Requirement: Using the records that appear below, write out exactly the lines from the one with "framed print [410,413,505,506]" through the one with "soap bottle [326,279,363,356]", keeping both end lines.

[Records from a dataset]
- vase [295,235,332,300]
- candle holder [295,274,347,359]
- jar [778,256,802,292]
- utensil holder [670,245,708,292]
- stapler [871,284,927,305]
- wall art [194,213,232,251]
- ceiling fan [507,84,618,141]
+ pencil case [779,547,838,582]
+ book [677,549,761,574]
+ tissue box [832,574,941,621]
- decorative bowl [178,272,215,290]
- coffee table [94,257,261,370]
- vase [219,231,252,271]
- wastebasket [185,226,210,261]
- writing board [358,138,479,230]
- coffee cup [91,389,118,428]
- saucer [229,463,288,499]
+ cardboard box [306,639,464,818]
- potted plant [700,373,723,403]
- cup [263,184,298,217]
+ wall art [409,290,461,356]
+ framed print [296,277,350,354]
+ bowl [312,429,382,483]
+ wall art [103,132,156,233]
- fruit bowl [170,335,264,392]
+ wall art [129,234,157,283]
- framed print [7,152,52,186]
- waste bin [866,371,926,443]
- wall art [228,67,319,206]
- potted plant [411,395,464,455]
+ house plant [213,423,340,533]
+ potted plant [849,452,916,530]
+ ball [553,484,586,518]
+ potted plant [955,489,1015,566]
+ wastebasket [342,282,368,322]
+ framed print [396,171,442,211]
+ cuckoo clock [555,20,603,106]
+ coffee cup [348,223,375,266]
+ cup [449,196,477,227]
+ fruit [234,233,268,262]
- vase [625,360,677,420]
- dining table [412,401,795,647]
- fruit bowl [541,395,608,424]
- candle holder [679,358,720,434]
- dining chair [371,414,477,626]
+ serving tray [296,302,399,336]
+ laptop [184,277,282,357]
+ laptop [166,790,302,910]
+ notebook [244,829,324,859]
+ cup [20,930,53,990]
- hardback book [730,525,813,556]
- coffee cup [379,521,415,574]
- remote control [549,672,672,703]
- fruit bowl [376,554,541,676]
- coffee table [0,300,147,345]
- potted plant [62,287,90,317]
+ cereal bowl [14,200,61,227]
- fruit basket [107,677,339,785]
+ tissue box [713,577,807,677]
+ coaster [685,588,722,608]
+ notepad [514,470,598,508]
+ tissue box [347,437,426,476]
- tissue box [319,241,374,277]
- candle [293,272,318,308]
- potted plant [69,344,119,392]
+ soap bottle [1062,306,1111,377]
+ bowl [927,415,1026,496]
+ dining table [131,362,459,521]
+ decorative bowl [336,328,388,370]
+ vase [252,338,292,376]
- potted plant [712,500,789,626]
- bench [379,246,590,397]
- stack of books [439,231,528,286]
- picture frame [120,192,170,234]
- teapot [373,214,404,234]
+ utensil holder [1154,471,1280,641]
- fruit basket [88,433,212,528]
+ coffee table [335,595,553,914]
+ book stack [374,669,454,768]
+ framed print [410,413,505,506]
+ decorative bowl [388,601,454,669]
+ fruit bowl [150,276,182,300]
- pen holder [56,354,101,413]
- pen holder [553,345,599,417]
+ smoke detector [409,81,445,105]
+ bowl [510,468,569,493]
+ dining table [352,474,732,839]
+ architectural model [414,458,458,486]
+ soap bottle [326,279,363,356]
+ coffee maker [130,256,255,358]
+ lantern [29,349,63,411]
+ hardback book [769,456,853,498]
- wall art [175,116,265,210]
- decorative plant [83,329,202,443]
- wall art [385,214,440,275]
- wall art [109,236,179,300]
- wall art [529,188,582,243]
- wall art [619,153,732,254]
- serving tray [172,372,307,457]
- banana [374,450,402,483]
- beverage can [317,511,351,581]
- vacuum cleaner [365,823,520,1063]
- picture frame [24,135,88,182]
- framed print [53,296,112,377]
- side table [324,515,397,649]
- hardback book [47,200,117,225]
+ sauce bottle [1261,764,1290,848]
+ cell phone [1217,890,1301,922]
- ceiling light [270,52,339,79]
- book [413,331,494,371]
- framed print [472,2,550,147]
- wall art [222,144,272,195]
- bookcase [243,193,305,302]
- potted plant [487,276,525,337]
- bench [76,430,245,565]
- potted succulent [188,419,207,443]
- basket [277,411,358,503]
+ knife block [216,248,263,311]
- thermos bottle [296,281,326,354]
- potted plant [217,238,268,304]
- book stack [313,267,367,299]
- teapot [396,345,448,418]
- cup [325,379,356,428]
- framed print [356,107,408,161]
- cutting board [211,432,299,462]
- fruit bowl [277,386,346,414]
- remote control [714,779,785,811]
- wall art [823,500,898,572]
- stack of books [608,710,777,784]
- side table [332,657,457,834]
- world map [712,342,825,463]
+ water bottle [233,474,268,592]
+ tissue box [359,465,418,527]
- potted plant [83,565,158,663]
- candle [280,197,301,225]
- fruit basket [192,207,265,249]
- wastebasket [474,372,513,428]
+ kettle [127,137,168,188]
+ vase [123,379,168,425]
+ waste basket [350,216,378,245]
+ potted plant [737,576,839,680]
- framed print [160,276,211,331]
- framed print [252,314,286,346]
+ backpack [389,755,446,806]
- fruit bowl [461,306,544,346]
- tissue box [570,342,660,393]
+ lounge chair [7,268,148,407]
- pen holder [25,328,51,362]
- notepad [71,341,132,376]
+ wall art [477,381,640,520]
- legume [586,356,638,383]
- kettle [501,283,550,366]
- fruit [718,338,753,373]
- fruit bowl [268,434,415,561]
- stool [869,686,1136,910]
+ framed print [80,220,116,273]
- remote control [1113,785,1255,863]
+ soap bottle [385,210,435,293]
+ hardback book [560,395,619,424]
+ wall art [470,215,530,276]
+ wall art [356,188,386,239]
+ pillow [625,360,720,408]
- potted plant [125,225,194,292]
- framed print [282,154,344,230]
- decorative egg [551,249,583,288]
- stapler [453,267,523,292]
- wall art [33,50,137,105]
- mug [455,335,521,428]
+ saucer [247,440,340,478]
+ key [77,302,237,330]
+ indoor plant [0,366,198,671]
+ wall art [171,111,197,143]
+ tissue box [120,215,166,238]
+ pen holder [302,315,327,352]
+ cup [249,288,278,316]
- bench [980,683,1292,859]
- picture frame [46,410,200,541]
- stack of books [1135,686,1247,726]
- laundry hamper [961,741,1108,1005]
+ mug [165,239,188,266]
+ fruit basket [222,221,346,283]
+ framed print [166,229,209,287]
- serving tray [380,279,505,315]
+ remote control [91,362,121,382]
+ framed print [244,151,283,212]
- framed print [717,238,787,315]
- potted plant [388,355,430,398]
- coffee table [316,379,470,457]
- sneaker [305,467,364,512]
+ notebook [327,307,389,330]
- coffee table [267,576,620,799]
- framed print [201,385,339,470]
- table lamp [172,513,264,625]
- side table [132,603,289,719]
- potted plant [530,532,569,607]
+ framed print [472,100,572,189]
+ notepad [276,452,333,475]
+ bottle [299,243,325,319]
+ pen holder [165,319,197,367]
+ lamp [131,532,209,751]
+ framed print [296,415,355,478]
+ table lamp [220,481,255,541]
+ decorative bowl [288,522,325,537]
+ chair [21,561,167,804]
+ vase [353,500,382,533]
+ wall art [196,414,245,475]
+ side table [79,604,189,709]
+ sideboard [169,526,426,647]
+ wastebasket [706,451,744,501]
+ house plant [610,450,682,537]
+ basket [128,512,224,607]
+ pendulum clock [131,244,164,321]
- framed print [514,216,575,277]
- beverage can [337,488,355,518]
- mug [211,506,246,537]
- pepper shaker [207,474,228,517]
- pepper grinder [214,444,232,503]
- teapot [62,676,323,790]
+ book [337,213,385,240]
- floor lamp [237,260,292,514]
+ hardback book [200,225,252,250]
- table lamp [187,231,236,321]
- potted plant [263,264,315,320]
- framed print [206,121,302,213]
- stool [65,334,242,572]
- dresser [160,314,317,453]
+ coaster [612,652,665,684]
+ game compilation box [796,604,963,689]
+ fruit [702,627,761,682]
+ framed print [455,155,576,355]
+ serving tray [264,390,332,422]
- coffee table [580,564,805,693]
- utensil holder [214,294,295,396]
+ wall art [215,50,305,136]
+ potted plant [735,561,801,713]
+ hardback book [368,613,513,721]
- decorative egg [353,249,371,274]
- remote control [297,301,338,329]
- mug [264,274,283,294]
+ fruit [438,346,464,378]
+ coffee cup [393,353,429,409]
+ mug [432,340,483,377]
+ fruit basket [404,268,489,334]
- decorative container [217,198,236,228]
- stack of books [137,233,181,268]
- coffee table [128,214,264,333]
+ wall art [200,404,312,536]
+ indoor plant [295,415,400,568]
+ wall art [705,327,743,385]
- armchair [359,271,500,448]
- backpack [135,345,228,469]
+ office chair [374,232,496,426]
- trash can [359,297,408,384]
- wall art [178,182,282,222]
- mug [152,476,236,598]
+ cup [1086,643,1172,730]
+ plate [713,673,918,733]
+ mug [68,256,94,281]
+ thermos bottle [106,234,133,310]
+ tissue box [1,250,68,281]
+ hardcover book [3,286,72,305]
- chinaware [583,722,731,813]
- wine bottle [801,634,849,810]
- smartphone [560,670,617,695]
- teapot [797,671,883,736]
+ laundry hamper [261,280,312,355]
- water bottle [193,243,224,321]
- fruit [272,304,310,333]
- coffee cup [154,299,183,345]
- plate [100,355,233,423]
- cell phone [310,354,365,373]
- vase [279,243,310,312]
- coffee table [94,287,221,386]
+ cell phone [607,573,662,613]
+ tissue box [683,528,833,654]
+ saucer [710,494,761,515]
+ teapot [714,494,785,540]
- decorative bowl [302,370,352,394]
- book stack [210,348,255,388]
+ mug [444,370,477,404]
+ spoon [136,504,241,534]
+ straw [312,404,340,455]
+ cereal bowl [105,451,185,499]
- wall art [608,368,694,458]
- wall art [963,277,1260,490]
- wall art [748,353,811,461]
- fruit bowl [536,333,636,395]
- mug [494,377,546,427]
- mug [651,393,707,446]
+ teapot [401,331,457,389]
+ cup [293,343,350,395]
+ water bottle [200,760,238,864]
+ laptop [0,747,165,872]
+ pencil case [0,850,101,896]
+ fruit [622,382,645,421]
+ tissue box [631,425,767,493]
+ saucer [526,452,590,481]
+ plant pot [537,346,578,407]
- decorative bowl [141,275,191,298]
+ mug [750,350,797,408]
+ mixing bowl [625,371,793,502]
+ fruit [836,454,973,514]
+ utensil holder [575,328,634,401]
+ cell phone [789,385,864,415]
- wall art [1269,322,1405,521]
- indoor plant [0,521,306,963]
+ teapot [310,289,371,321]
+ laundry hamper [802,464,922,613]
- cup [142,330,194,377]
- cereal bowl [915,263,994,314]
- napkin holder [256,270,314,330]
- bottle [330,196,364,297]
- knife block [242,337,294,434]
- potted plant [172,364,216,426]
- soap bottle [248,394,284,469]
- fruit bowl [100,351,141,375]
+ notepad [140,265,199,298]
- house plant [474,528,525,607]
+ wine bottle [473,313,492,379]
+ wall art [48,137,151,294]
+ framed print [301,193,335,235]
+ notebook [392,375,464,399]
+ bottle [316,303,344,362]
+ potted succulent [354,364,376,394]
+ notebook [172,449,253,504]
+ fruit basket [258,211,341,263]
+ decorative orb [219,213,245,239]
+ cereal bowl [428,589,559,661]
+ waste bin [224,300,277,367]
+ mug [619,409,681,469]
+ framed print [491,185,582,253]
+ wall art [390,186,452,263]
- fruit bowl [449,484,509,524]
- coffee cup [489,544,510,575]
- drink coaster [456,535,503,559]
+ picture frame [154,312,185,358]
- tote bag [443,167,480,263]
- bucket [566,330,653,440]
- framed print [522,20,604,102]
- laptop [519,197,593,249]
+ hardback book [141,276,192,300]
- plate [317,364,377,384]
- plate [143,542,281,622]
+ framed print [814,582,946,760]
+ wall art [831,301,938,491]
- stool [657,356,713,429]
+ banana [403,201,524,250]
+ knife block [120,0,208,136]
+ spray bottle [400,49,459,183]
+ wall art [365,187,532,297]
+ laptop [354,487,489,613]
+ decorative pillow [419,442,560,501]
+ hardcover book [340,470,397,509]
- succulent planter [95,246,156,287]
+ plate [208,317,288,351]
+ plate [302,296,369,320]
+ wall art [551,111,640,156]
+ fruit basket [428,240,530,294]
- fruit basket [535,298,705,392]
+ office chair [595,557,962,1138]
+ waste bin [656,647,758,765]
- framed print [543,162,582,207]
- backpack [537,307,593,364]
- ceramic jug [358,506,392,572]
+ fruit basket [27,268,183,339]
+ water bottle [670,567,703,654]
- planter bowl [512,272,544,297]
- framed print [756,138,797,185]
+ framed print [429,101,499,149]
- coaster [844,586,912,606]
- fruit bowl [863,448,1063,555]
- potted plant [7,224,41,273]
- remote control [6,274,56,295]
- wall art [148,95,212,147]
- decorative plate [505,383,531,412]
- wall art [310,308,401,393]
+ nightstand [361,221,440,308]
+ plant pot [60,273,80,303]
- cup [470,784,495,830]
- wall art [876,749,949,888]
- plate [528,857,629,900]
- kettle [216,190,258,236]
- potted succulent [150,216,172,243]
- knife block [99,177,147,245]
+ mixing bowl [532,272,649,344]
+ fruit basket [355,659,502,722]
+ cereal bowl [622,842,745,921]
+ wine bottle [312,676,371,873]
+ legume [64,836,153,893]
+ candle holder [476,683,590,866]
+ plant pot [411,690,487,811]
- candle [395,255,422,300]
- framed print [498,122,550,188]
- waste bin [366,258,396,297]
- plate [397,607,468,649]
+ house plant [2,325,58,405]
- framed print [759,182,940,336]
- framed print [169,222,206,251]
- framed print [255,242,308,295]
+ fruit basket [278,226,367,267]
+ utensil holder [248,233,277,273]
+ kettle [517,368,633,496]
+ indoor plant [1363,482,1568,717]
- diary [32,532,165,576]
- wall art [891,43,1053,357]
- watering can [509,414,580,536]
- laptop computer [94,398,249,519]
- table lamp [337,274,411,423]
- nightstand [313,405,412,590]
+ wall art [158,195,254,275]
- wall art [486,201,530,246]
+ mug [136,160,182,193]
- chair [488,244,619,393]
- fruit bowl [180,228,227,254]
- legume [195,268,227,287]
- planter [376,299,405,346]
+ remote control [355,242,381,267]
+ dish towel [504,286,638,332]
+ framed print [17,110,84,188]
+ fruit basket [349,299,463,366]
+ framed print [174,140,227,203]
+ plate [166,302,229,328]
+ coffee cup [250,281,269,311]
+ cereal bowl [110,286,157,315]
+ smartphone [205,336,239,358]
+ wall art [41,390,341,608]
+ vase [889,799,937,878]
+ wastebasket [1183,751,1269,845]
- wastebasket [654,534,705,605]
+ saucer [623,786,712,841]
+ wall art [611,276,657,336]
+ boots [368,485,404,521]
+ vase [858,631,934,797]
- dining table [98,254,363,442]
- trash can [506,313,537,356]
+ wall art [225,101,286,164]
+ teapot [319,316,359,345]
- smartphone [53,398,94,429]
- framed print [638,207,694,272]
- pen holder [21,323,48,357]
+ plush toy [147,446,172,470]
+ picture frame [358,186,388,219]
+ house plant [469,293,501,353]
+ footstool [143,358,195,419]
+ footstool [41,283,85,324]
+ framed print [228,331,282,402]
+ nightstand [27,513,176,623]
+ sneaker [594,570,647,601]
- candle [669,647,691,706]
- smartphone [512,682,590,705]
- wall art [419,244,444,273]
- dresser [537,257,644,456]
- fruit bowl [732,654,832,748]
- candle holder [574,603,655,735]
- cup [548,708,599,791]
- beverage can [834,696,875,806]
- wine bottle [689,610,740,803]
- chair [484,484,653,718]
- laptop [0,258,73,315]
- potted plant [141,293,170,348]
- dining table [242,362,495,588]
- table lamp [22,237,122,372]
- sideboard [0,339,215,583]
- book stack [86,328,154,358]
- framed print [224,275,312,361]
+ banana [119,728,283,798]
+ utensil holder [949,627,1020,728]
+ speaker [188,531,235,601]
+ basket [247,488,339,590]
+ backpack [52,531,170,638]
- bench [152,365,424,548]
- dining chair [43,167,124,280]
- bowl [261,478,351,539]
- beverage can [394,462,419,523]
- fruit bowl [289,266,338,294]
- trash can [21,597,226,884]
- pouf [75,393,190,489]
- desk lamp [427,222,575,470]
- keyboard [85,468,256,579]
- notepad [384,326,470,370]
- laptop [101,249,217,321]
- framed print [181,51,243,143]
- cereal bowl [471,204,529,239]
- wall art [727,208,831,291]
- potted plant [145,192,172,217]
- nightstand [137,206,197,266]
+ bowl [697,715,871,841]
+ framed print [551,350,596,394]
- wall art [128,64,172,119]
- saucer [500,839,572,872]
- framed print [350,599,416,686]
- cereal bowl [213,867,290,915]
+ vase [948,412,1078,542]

Written response:
+ framed print [410,413,505,506]
+ decorative bowl [388,601,454,669]
+ fruit bowl [150,276,182,300]
- pen holder [56,354,101,413]
- pen holder [553,345,599,417]
+ smoke detector [409,81,445,105]
+ bowl [510,468,569,493]
+ dining table [352,474,732,839]
+ architectural model [414,458,458,486]
+ soap bottle [326,279,363,356]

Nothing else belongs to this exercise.